[Dataset entries]
——

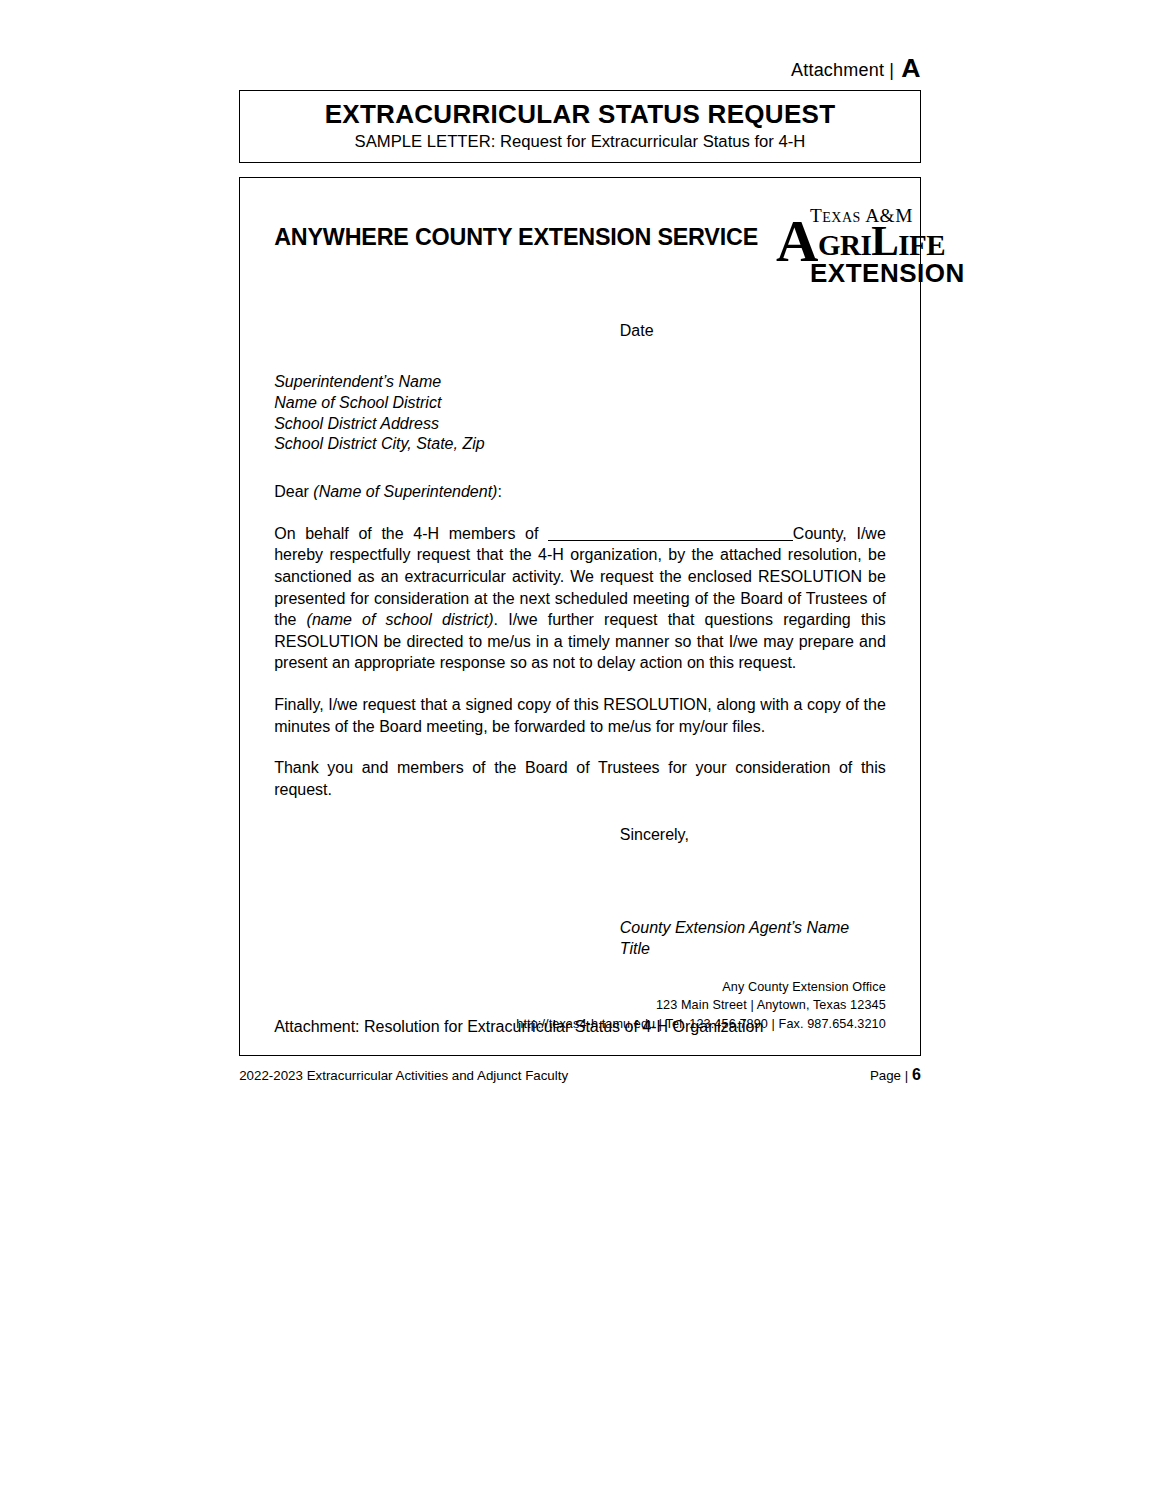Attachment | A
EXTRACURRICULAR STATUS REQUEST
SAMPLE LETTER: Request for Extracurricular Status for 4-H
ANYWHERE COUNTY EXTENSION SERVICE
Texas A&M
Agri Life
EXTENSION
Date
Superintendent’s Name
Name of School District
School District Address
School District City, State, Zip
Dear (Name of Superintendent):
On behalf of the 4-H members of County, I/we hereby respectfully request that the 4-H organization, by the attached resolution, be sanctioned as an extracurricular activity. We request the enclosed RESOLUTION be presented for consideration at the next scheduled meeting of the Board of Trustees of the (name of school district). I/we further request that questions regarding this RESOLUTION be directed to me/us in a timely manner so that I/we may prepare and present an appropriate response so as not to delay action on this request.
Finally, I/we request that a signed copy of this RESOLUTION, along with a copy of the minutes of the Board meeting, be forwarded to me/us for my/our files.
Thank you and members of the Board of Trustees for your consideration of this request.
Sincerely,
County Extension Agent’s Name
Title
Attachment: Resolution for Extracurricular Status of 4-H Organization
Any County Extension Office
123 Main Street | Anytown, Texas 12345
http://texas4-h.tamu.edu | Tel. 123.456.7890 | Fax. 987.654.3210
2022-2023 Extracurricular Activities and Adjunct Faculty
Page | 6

——

▶ _Exercise brief_
Above are the records; report how many of their lines hold the string "consideration", with no other words.

▶ _Answer to the exercise_
2